Pekan lalu, ED meluncurkan penyelidikan terhadap platform investasi QFX di beberapa kota di seluruh India, Press Trust of India (PTI), kantor berita terbesar di negara itu, melaporkan. Mereka yang sedang diselidiki termasuk eksekutif perusahaan Rajendra Sood, Lavish Kumar, Santosh Kumai dan dan Nawab Ali alias Lavish Chaudhary. Chaudhary diduga sebagai dalang perusahaan penipuan tersebut.
QFX dituduh menipu investor agar berpartisipasi dalam skema perdagangan valas yang curang. Menurut Direktorat Penegakan Hukum India, perusahaan penipu tersebut mengoperasikan skema pemasaran bertingkat yang "tidak diatur" dan melakukan promosi melalui situs web, aplikasi, dan iklan media sosial, yang menjanjikan keuntungan besar dari perdagangan valas.

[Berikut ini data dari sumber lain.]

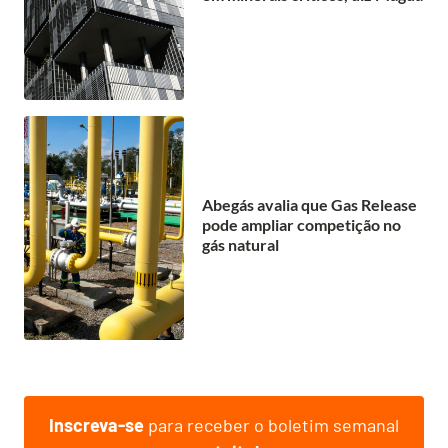
Abegás avalia que Gas Release
pode ampliar competição no
gás natural
Inscreva-se
para receber o boletim semanal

Agensi juga menemukan bahwa skema investasi yang ditawarkan oleh QFX berganti nama menjadi YFX (Yorker Fx). Namun, yang berganti nama masih menipu investor dengan kedok trading forex. Selain itu, BotBro dan TLC Coin juga merupakan skema investasi penipuan yang dioperasikan dan dikendalikan oleh Chaudhary.
Para penipu bahkan mengadakan acara di India dan Dubai untuk menarik investor.
QFX juga terlibat dalam kegiatan pencucian uang. Penipu membuka rekening bank atas nama perusahaan cangkang, Npay Box Private Limited, Capter Money Solutions Private Limited, dan Tiger Digital Services Private Limited, dan menggunakan rekening ini untuk menerima dana dari korban.
ED membekukan hampir tiga lusin rekening bank yang berisi INR 1,7 miliar, dan para tersangka tidak dapat menjelaskan sumber dana tersebut. Selain itu, pihak berwenang menyita uang tunai 9 juta rupee.